Citations and bibliography entries convert to plain text or numbered lists depending on your BibTeX style. Don’t expect hyperlinked DOIs or formatted journal citations—you get whatever BibTeX produced in the original LaTeX run, dumped into HTML paragraph tags. For proper citation formatting in web documents, you’re better off using contemporary tools like Pandoc that understand CSL citation styles, or manually formatting references after conversion.

Tables preserve row and column structure but lose advanced formatting like colored cells, merged rows, or precise column widths. Complicated multi-row headers or tables with extensive \multicolumn commands often render poorly. For technical documentation with heavy tabular data, check the HTML output carefully and be prepared to hand-edit problem tables. I once spent three hours fixing a 20-column spectroscopy data table that TTHmachine mangled beyond recognition.

Download and Usage Instructions

TTHmachine isn’t actively developed—the last significant update was around 2012. You can still find compiled binaries through archived academic sites and TeX distribution repositories. The Windows executable (tth.exe, approximately 300KB) runs on Windows XP through Windows 11 without installation. Unix users typically compile from source, which requires a C compiler and basic understanding of makefiles.

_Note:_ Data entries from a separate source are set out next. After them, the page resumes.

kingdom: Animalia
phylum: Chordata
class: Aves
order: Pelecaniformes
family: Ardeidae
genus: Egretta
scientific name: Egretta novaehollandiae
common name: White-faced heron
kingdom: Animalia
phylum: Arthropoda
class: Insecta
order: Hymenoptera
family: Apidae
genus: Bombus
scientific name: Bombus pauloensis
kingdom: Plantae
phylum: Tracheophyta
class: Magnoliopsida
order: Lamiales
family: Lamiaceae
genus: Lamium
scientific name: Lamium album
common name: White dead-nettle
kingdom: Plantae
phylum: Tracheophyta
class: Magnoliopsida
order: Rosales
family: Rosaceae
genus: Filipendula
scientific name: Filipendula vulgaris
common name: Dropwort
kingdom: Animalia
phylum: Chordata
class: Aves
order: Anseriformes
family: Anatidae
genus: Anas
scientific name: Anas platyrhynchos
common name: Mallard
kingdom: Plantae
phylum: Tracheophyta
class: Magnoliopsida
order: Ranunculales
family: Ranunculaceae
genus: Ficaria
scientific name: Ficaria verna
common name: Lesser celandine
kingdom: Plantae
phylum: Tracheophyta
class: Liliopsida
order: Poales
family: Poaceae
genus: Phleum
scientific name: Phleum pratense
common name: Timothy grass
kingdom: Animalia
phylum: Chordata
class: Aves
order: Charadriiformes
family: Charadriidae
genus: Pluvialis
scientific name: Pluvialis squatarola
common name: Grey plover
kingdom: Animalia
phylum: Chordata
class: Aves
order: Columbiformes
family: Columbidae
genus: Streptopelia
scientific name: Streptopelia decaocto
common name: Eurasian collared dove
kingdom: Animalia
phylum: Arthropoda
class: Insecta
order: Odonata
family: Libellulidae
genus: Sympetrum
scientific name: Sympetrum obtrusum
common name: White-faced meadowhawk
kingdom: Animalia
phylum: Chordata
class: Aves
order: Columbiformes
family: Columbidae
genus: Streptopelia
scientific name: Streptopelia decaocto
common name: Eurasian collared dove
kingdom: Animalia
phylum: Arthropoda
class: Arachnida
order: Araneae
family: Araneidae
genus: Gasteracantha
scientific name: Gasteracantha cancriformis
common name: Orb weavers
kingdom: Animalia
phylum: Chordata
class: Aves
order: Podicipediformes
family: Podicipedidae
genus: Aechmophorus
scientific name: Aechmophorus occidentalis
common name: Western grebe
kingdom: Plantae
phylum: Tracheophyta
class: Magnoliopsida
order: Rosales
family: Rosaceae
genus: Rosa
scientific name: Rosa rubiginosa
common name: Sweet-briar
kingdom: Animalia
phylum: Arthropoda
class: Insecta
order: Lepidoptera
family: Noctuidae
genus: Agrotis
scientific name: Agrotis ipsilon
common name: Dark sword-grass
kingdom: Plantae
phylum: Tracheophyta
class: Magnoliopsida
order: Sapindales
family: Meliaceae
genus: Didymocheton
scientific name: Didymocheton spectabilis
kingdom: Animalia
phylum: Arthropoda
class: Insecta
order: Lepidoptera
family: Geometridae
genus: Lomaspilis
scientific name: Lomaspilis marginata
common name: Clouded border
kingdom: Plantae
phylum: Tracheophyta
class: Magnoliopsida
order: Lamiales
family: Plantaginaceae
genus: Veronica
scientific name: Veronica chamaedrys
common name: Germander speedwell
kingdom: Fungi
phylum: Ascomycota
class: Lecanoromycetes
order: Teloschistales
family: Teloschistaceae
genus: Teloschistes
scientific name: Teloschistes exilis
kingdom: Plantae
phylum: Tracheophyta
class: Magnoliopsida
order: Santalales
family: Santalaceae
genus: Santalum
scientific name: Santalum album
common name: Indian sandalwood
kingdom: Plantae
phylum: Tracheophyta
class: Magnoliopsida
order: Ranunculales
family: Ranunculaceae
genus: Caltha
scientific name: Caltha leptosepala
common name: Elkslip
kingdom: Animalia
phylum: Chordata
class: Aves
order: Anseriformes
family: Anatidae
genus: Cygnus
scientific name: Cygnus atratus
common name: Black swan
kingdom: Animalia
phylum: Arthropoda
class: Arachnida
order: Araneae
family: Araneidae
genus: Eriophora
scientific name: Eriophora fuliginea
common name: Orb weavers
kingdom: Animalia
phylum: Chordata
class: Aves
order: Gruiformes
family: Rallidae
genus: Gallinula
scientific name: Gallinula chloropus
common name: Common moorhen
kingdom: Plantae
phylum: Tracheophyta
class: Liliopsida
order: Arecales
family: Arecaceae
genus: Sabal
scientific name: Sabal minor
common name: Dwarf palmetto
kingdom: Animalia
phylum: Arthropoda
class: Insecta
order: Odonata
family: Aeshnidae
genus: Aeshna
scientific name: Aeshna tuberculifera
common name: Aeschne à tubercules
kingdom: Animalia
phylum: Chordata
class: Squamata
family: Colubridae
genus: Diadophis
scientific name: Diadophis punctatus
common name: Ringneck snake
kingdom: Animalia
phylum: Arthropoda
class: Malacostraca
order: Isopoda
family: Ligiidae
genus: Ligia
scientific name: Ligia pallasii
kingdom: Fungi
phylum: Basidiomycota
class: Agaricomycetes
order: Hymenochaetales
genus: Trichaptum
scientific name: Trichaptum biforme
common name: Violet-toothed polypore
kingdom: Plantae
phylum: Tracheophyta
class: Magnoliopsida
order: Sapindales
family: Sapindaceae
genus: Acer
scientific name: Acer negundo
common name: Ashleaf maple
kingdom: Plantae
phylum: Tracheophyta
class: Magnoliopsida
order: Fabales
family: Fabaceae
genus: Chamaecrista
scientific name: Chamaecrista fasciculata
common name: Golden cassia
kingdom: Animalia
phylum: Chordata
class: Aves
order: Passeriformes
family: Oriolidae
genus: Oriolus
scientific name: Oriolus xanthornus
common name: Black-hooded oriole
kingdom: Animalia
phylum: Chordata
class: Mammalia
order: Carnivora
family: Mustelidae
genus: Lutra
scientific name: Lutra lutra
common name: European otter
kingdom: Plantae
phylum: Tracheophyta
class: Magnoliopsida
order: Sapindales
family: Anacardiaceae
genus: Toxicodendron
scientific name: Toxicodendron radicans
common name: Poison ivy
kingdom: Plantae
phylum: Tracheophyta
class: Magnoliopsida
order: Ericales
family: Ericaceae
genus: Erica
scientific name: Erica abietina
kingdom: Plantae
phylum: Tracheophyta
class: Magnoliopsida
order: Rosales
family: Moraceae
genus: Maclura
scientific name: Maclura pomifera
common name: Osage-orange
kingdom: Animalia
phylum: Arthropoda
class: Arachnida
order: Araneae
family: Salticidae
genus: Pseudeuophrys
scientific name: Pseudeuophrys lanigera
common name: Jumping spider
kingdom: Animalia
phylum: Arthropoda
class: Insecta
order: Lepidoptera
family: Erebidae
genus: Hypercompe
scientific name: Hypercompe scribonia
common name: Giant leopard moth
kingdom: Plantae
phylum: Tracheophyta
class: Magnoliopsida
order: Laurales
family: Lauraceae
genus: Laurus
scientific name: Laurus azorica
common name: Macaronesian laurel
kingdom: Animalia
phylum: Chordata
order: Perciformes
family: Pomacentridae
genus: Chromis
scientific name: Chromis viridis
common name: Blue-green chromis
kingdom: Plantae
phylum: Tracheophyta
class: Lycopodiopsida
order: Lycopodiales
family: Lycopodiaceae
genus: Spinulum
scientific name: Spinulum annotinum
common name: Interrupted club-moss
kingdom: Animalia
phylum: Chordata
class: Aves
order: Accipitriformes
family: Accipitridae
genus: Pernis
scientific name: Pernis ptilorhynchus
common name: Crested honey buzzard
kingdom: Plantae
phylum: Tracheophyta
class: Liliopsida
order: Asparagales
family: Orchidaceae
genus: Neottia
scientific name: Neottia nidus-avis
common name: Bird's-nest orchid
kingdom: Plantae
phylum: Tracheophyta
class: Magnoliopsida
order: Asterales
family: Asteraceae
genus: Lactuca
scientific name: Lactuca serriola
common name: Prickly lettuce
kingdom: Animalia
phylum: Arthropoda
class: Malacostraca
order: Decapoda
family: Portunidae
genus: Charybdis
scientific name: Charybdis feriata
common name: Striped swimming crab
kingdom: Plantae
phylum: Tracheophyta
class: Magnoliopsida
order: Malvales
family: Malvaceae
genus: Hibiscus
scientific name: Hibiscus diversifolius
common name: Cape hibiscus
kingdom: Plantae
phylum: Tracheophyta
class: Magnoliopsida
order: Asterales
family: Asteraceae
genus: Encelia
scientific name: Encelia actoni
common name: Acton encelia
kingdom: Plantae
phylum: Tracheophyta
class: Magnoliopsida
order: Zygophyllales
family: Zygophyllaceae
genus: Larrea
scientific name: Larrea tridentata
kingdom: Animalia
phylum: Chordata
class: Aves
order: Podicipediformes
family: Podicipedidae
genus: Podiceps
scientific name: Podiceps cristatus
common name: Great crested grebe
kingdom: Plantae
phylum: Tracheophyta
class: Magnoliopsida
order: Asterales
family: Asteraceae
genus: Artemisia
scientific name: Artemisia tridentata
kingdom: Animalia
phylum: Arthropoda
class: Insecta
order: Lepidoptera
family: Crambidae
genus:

Basic usage: tth.exe input.tex > output.html at the command prompt. The program reads the .tex file and writes HTML to standard output, which you redirect to a file. Optional flags control behavior: -e2 processes LaTeX2e commands, -a attempts to produce ASCII-only output for maximum compatibility, -L specifies the TeX file includes LaTeX commands versus plain TeX. Check the included documentation (usually a README.txt or man page) for the full flag list.

For batch processing, script the conversion in whatever shell you use. PowerShell example: Get-ChildItem *.tex | ForEach-Object { tth.exe $_.Name > "$($_.BaseName).html" }. This converts all .tex files in a directory to corresponding .html files. For Windows users exploring broader conversion workflows, visit the CR8 Software Solutions download center for additional document processing utilities.

Licensing is non-commercial freeware—you can use TTHmachine for academic and personal projects without payment, but commercial use typically requires contacting the original author. Given the tool’s age and maintenance status, enforcement is effectively non-existent, but respect the original license terms.

Frequently Asked Questions

Q: Can TTHmachine convert modern LaTeX documents with complex packages?

No, not reliably. TTHmachine was designed for standard LaTeX article/report classes with basic mathematical notation. Documents using specialized packages like tikz, beamer, listings, or custom macro packages will likely fail to convert properly. The tool doesn’t implement full TeX expansion or package loading—it recognizes a fixed set of common commands. For complex modern LaTeX, use TeX4ht or Pandoc instead, which handle more extensive TeX programming features.

Q: Does the HTML output work with modern responsive web design?

Not without significant post-processing. TTHmachine generates bare HTML with inline styling and table-based layouts. The output contains no CSS classes, no viewport meta tags, and no responsive markup. You’d need to wrap the content in a proper HTML5 template with CSS Grid or Flexbox layouts for mobile compatibility. Think of TTHmachine’s output as raw content that needs styling—the core shapes are there, but presentation requires additional work.

Q: Is TTHmachine still maintained or should I use alternatives?

TTHmachine hasn’t seen active development since approximately 2012, making it essentially abandoned software that still functions. For new projects, Pandoc offers better maintenance, broader format support, and active community development. However, if you need quick-and-dirty HTML from simple LaTeX files without installing heavyweight toolchains, TTHmachine still works perfectly fine on modern systems. It’s particularly useful for converting old academic papers or legacy documentation where setting up contemporary conversion pipelines seems like overkill.